* AIM OF THE EXERCISE *
Each line of the entries, from the first to the line containing "cells show no", is to be transcribed exactly as it stands; include no other lines.

*** Opening DATA IN THIS EXERCISE ***

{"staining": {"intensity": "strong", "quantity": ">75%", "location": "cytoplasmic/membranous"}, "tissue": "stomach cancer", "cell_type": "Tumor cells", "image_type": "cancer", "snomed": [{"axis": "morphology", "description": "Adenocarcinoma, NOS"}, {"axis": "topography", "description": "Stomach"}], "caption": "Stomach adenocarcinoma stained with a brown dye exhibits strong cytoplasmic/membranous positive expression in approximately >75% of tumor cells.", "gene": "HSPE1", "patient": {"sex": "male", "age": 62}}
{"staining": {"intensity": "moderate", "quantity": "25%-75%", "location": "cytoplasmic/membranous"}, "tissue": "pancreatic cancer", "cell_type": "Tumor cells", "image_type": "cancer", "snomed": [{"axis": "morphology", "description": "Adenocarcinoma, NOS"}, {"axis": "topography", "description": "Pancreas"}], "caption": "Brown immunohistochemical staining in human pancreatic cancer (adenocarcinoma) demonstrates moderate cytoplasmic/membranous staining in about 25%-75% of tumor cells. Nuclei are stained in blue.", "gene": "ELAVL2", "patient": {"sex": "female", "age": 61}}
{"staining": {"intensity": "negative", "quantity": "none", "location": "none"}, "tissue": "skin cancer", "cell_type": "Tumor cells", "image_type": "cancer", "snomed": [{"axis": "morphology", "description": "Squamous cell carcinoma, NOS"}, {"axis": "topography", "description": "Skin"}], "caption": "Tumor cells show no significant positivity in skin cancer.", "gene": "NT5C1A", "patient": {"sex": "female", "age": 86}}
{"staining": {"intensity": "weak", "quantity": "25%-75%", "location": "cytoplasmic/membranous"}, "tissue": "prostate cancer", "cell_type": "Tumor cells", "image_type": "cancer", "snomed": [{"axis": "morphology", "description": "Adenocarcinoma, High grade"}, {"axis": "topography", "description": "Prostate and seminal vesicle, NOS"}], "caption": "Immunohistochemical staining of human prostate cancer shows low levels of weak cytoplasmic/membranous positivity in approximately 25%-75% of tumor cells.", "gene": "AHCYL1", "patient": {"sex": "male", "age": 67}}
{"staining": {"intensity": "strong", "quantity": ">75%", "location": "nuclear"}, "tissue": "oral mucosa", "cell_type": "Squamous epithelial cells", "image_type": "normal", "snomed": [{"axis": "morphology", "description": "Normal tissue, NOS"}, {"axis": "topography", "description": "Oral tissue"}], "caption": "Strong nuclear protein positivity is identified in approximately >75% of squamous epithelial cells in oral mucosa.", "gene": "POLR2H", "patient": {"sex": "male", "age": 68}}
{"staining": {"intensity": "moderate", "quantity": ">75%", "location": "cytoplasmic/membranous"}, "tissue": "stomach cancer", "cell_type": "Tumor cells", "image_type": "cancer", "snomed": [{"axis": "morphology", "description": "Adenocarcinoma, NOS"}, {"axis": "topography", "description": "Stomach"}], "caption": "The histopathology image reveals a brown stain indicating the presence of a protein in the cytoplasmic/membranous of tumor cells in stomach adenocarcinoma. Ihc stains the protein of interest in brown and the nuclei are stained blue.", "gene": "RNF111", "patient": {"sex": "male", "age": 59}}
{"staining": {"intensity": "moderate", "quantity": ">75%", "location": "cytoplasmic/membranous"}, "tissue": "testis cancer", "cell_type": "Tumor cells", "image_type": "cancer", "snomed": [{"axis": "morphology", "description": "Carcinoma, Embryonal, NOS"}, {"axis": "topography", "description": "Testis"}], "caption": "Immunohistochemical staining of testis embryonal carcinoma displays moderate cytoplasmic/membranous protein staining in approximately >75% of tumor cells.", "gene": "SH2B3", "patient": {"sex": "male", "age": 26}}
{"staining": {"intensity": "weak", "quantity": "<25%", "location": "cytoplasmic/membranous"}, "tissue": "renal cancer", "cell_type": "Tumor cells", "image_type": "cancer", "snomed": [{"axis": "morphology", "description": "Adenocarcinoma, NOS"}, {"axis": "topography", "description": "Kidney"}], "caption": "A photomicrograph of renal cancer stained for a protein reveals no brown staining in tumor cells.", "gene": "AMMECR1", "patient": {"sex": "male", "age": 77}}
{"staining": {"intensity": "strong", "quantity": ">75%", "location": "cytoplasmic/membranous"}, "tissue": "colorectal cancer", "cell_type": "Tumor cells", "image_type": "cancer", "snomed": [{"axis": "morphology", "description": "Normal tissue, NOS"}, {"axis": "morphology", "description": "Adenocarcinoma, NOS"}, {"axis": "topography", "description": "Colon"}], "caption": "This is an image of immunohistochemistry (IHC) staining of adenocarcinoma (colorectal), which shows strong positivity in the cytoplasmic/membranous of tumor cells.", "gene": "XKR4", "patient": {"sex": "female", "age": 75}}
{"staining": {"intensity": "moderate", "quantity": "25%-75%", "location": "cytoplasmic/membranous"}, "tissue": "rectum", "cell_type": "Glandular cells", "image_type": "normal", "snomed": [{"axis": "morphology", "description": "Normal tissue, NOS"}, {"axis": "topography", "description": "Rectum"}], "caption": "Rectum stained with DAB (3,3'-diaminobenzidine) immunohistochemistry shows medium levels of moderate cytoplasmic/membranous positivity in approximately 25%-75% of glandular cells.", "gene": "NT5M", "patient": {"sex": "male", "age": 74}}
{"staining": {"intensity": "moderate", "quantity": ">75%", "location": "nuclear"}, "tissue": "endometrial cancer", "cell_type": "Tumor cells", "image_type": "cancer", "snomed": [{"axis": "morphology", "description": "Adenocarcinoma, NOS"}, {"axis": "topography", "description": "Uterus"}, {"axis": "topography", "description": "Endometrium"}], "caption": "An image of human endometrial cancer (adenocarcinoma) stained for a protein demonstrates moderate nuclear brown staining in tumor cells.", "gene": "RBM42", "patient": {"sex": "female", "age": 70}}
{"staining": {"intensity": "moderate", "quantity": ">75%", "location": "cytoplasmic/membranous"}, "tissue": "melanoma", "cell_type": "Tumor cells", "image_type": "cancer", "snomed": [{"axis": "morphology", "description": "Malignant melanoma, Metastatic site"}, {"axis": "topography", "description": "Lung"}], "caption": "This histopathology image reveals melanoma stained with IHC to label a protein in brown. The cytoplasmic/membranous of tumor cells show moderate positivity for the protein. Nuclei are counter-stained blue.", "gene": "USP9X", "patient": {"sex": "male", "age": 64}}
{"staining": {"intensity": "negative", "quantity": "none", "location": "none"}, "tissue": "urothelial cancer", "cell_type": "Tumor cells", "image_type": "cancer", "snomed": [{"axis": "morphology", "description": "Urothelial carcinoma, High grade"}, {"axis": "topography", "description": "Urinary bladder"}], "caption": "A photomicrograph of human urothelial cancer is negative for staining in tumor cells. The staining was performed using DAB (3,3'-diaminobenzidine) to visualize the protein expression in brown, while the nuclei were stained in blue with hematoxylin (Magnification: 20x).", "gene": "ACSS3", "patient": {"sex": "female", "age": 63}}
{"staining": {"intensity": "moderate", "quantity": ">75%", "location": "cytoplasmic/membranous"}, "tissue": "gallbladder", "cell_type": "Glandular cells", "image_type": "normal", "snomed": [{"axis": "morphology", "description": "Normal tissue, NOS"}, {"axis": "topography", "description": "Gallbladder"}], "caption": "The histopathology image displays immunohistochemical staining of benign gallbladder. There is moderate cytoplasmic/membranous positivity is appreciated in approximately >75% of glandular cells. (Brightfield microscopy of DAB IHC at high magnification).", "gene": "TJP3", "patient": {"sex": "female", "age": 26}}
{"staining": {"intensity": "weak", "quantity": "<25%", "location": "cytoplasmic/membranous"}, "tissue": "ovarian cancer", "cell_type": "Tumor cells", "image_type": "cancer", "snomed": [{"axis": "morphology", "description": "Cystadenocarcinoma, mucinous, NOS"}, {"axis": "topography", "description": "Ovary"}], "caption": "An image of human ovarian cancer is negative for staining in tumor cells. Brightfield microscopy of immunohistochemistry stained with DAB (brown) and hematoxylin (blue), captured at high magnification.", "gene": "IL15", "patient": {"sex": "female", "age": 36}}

*** Closing DATA IN THIS EXERCISE ***

* ANSWER FOR THIS EXERCISE *
{"staining": {"intensity": "strong", "quantity": ">75%", "location": "cytoplasmic/membranous"}, "tissue": "stomach cancer", "cell_type": "Tumor cells", "image_type": "cancer", "snomed": [{"axis": "morphology", "description": "Adenocarcinoma, NOS"}, {"axis": "topography", "description": "Stomach"}], "caption": "Stomach adenocarcinoma stained with a brown dye exhibits strong cytoplasmic/membranous positive expression in approximately >75% of tumor cells.", "gene": "HSPE1", "patient": {"sex": "male", "age": 62}}
{"staining": {"intensity": "moderate", "quantity": "25%-75%", "location": "cytoplasmic/membranous"}, "tissue": "pancreatic cancer", "cell_type": "Tumor cells", "image_type": "cancer", "snomed": [{"axis": "morphology", "description": "Adenocarcinoma, NOS"}, {"axis": "topography", "description": "Pancreas"}], "caption": "Brown immunohistochemical staining in human pancreatic cancer (adenocarcinoma) demonstrates moderate cytoplasmic/membranous staining in about 25%-75% of tumor cells. Nuclei are stained in blue.", "gene": "ELAVL2", "patient": {"sex": "female", "age": 61}}
{"staining": {"intensity": "negative", "quantity": "none", "location": "none"}, "tissue": "skin cancer", "cell_type": "Tumor cells", "image_type": "cancer", "snomed": [{"axis": "morphology", "description": "Squamous cell carcinoma, NOS"}, {"axis": "topography", "description": "Skin"}], "caption": "Tumor cells show no significant positivity in skin cancer.", "gene": "NT5C1A", "patient": {"sex": "female", "age": 86}}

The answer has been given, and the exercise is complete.